→ SELECTED TEXT
%%
The Company has agreed to pay AGP a cash fee of 3.0% of the aggregate gross proceeds from the sale of the Shares on the Company’s behalf pursuant to the AGP Sales Agreement. The AGP Sales Agreement contains representations, warranties and covenants that are customary for transactions of this type. In addition, the Company has provided AGP with customary indemnification and contribution rights. The Company has also agreed to reimburse AGP for certain specified expenses, including the expenses of counsel to AGP. The offering of the Shares pursuant to the AGP Sales Agreement will terminate upon the termination of the AGP Sales Agreement by AGP or the Company, as permitted therein.
%%
→ TASK DETAILS
Print the stretch of the AGP sales agreement text from "The Company has agreed" through "as permitted therein.". The records can be left aside.

→ SOURCE DATA
%%
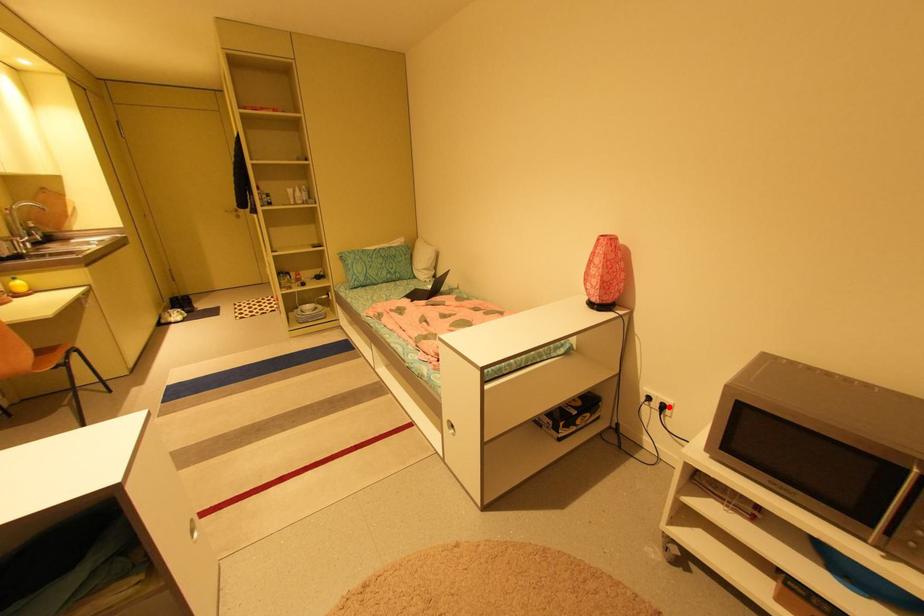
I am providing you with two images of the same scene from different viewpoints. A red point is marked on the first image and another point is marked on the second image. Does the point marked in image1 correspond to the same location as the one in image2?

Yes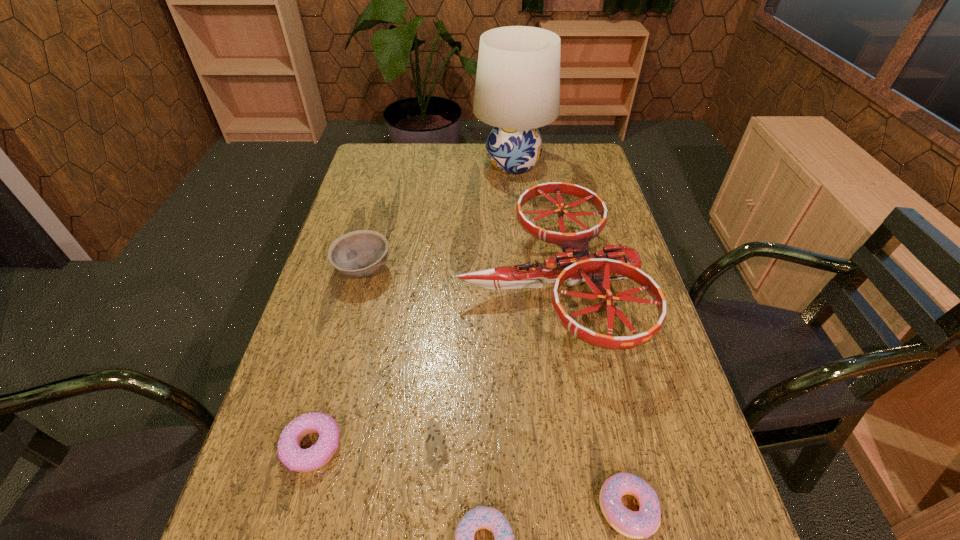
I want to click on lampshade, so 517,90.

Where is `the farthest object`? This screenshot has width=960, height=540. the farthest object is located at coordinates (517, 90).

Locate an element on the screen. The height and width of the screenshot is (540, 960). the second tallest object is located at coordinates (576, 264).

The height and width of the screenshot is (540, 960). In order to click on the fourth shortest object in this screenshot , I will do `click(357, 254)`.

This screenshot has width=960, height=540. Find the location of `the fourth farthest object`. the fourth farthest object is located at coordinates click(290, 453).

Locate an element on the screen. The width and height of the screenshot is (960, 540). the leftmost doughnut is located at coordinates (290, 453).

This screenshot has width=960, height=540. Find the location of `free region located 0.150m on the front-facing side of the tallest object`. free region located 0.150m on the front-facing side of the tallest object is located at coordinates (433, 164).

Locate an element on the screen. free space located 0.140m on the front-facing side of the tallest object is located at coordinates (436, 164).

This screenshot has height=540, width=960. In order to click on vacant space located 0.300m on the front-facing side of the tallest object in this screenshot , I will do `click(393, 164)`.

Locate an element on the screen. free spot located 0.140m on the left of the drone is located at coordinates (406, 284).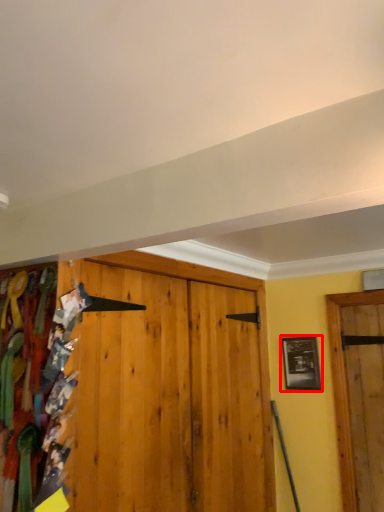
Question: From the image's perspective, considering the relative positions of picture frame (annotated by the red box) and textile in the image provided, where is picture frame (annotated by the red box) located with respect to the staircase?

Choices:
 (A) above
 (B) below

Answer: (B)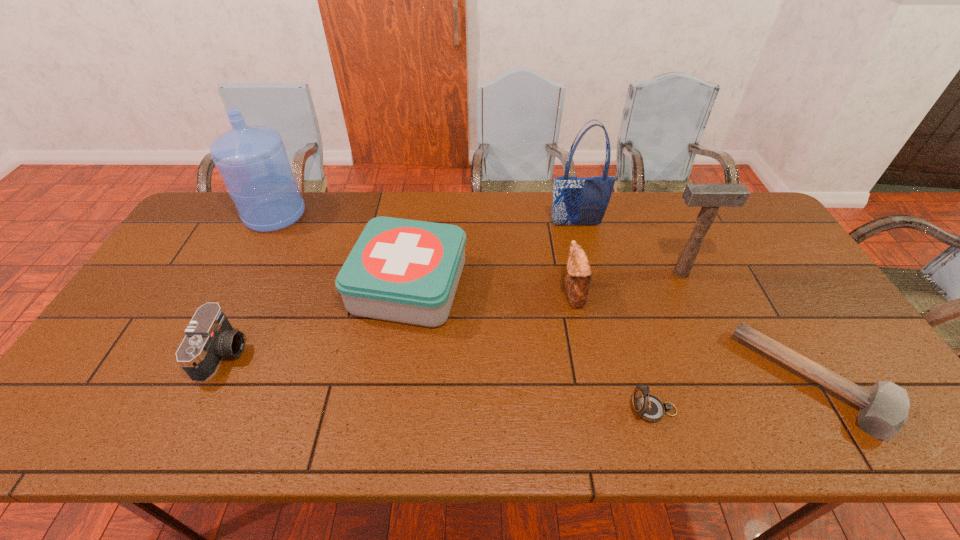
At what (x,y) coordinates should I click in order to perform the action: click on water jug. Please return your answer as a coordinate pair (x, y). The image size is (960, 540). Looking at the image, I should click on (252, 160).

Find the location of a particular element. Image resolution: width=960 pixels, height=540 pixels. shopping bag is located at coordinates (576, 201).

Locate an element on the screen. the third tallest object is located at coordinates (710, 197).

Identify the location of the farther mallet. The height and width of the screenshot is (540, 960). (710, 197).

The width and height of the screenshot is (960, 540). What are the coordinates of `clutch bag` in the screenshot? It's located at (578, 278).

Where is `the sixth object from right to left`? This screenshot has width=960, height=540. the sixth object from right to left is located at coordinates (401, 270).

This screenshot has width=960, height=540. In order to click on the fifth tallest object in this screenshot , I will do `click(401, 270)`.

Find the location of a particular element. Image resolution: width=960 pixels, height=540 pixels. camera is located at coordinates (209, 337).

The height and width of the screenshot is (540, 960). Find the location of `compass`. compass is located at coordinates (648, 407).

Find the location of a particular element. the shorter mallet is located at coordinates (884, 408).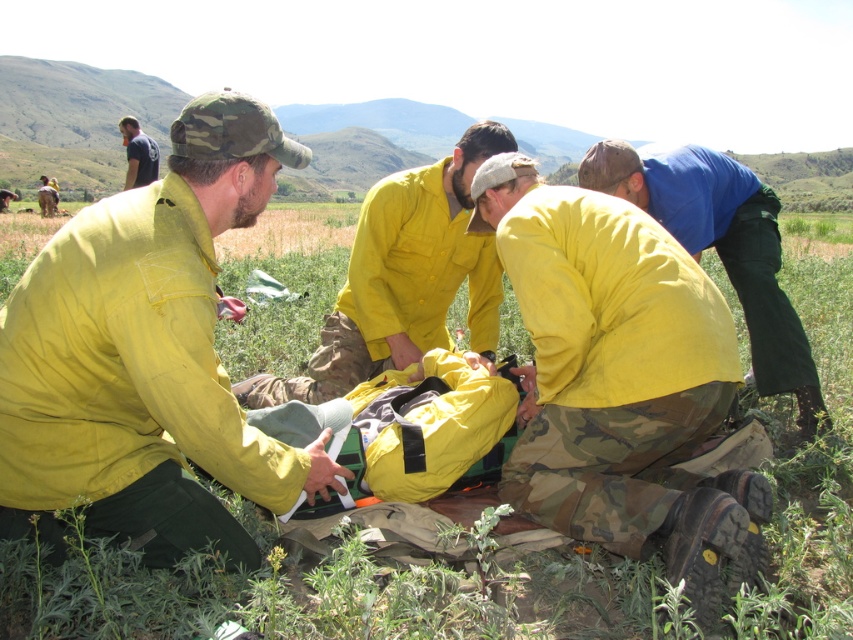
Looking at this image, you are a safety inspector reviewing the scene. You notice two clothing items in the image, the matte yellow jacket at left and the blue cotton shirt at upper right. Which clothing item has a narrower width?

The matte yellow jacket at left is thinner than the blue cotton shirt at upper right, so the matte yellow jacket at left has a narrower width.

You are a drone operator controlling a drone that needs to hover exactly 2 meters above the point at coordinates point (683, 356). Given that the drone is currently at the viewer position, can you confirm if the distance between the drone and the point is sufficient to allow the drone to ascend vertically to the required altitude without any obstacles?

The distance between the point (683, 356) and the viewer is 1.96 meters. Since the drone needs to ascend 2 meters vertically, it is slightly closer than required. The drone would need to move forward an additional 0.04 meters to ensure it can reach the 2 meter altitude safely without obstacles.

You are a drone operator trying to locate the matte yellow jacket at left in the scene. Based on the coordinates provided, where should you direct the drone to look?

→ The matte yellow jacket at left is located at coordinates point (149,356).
%%
→ ANSWER
The Company has agreed to pay AGP a cash fee of 3.0% of the aggregate gross proceeds from the sale of the Shares on the Company’s behalf pursuant to the AGP Sales Agreement. The AGP Sales Agreement contains representations, warranties and covenants that are customary for transactions of this type. In addition, the Company has provided AGP with customary indemnification and contribution rights. The Company has also agreed to reimburse AGP for certain specified expenses, including the expenses of counsel to AGP. The offering of the Shares pursuant to the AGP Sales Agreement will terminate upon the termination of the AGP Sales Agreement by AGP or the Company, as permitted therein.